● **GOAL OF THE EXERCISE**:
Look below for the line containing "neck: (1373, 608)" and the line containing "left back paw: (1516, 740)"; repeat exactly those two lines and all lines between them, and nothing else.

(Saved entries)
☆ ☆ ☆ ☆ ☆ ☆ ☆

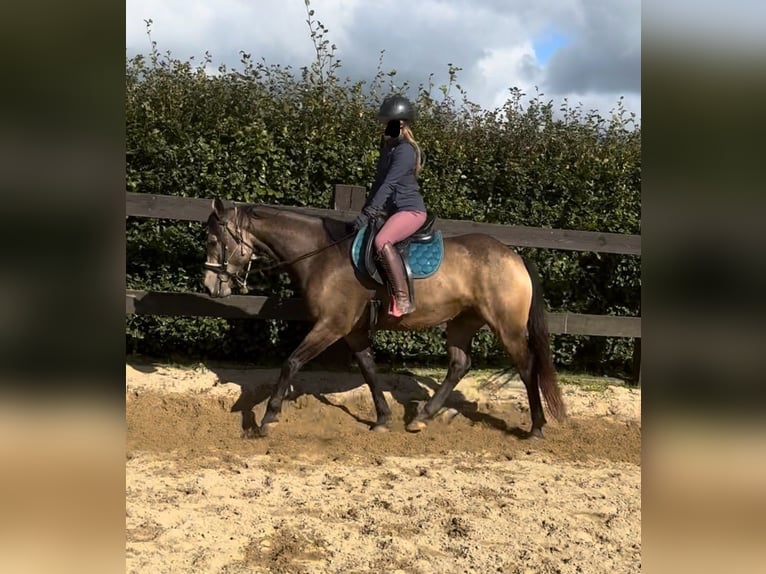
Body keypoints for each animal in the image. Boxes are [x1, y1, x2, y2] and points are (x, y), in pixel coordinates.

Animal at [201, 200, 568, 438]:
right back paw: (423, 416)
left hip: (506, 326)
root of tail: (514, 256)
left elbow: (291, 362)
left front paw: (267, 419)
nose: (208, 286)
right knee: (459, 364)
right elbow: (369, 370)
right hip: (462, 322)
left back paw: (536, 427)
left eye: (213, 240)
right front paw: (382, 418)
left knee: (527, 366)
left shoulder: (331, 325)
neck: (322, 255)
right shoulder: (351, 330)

☆ ☆ ☆ ☆ ☆ ☆ ☆

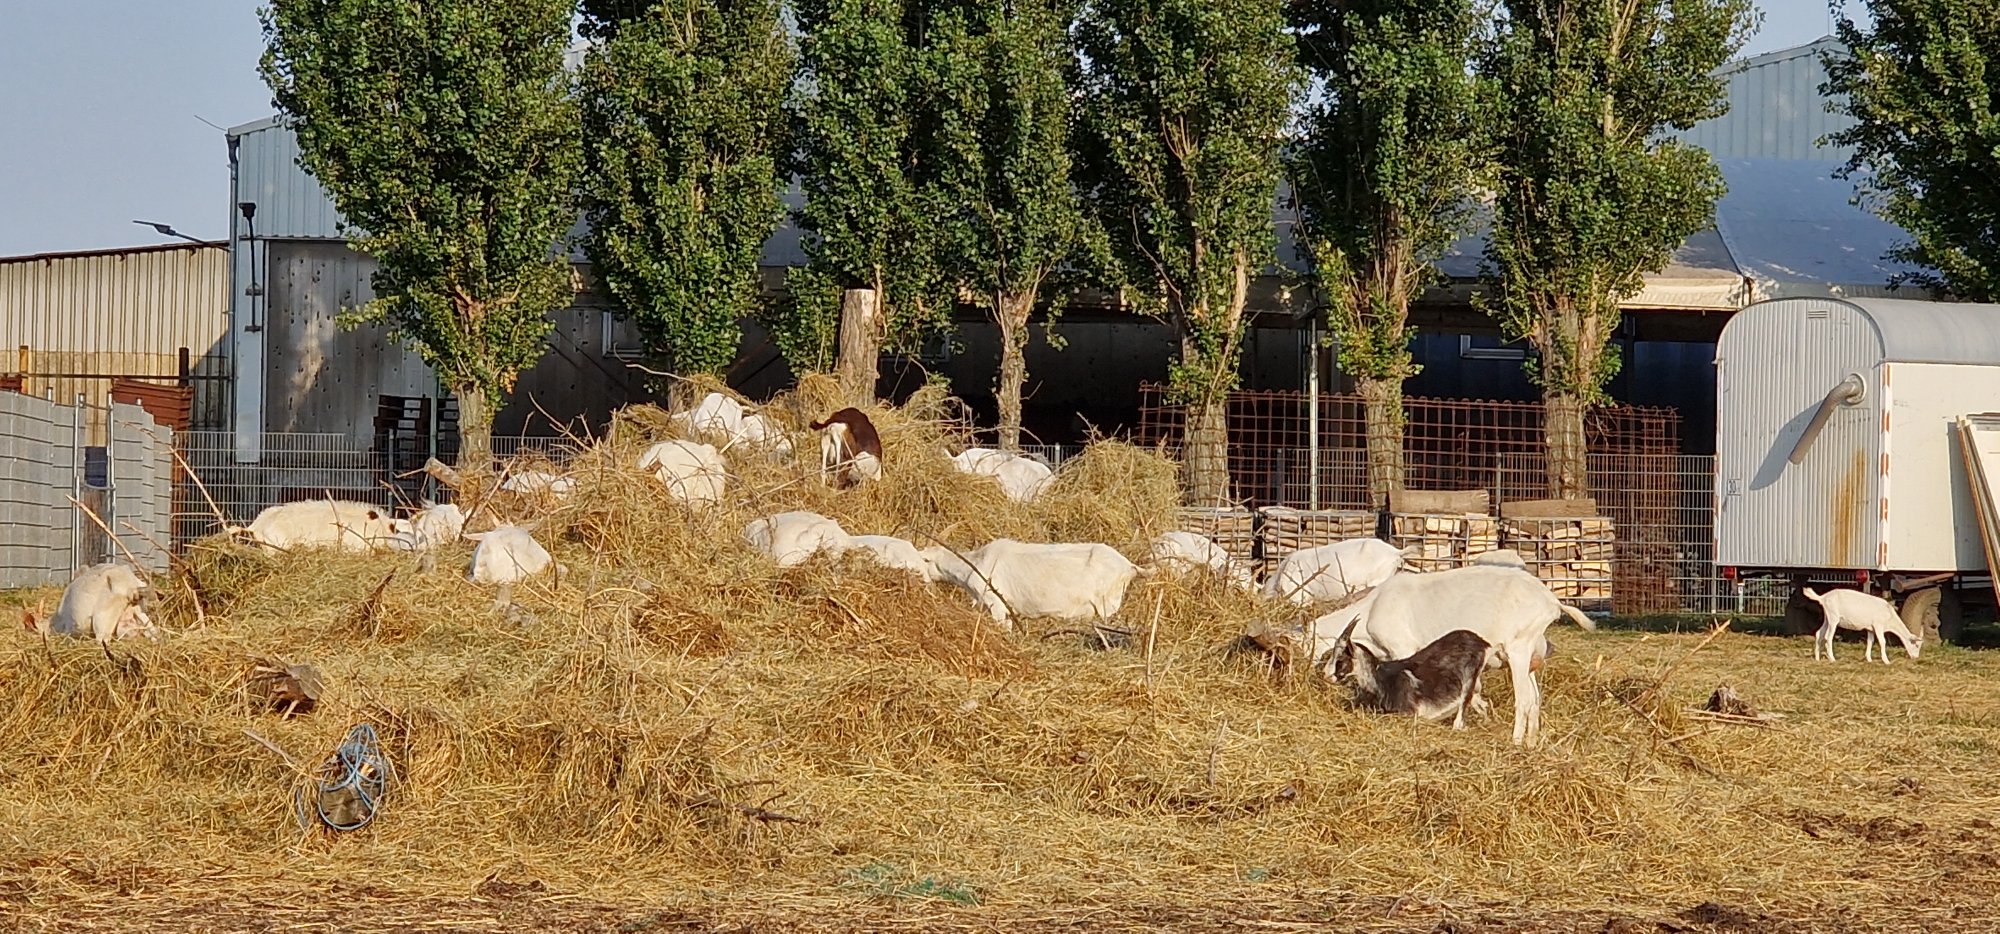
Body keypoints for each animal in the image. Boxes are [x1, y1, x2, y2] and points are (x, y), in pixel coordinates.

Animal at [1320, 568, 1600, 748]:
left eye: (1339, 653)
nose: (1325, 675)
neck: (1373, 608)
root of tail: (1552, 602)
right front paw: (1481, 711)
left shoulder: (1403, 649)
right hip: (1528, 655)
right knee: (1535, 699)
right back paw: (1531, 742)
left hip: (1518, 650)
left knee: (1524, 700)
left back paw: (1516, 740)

☆ ☆ ☆ ☆ ☆ ☆ ☆

● **RESPONSE AREA**:
neck: (1373, 608)
root of tail: (1552, 602)
right front paw: (1481, 711)
left shoulder: (1403, 649)
right hip: (1528, 655)
right knee: (1535, 699)
right back paw: (1531, 742)
left hip: (1518, 650)
left knee: (1524, 700)
left back paw: (1516, 740)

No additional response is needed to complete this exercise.